If $c\in U_1$, the argument is even easier, so I will leave it to you.

Remark: when I do these kinds of proofs, I always draw pictures first, to see what is going on.

Answer 3

Perhaps simpler to let $d=\{x\in [a,b]: [a,x)\subset U\}.$ There exists $r>0$ such that $[a,a+r)\subset (a-r,a+r)\subset U,$ so $a<\sup d\le b.$

Consider $[a,\sup d).$

For any $x\in [a,\sup d),$ by def'n of $\sup$ there exists $y\in d$ with $x\le y\le \sup d.$ And $y\in d\implies [a,y)\subset U,$ so $[a,x)\subset [a,y)\subset U.$ So $[a,x)\subset U$ for any $x\in [a,\sup d).$

Hence $[a,\sup d)=\cup \{[a,x):x\in [a,\sup d)\}\subset U.$

So $[a,\sup d)\subset U.$

Now $\sup d\in V$ because

(i) if $b=\sup d$ we already have $b\in V.$

(ii) if $b>\sup d$ and $\sup d \in U$ then there exists $s\in (0,b-d)$ such that $(\sup d -s,\sup d+s)\subset U,$ implying $[a,\sup d+s)=[a,\sup d)\cup [\sup d,\sup d+s)\subset U.$ By def'n of $d$ this makes $\sup d+s\in d,$ so $\sup d+s$ is a member of $d$ which is greater then $\sup d ,$ which is absurd.
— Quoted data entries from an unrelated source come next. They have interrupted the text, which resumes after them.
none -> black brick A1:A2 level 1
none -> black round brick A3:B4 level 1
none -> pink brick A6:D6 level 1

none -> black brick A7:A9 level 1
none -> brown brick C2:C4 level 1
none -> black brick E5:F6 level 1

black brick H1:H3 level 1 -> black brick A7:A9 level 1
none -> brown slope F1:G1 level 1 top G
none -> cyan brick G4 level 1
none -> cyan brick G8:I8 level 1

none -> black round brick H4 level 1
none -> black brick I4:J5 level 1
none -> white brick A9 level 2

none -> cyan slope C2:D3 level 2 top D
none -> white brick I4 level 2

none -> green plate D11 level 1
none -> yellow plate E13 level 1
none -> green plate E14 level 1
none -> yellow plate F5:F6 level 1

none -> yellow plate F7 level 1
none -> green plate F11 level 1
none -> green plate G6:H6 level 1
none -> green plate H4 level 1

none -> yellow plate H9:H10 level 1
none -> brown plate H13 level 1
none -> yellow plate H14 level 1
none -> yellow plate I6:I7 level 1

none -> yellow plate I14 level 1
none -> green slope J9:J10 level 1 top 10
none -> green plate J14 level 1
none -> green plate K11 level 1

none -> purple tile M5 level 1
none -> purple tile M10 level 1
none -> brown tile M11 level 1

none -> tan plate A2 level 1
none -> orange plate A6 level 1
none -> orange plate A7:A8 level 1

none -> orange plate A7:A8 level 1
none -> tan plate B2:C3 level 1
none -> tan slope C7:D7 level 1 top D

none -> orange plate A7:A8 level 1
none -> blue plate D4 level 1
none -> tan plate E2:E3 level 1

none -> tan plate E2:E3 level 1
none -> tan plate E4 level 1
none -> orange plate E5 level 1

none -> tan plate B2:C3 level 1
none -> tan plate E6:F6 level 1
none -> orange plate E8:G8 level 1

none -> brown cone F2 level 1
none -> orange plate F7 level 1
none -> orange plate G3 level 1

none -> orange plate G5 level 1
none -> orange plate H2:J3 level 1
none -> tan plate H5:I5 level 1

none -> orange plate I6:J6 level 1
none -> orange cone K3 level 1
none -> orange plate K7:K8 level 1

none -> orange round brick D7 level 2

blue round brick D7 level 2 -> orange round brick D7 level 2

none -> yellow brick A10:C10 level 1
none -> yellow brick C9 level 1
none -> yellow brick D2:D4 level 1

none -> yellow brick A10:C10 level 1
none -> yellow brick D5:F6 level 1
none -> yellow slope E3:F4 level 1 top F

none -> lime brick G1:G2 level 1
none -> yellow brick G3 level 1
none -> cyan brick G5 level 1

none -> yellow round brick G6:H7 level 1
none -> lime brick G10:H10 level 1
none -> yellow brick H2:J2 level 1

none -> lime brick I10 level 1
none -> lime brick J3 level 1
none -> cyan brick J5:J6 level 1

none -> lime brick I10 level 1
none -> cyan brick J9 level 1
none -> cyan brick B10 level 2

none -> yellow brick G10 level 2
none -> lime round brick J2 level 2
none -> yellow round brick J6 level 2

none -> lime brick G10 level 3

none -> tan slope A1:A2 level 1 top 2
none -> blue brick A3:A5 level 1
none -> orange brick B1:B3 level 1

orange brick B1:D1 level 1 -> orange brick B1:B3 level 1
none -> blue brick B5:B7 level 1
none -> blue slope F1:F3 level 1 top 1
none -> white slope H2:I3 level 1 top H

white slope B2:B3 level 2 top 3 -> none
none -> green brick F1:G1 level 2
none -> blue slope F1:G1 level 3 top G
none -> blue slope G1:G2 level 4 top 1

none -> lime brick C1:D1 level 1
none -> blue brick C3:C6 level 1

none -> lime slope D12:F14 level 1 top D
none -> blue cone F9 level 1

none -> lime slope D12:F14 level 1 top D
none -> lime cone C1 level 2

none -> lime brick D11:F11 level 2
So $b>\sup d\in U$ is untenable, so $b>\sup d\implies \sup d \in V.$

Now since $\sup d\in V$ there exists $t>0$ with $(\sup d -t,\sup d+t)\subset V.$ Recall that $\sup d>a$ and $[a,\sup d)\subset U.$ So we have $$\emptyset \ne [a,\sup d)\cap (\sup d -t,\sup d)\subset U\cap V\cap [a,b] \subset (U\cap I)\cap (V\cap I)$$ contrary to the hypothesis that $(U\cap I)$ and $(V\cap I)$ are disjoint.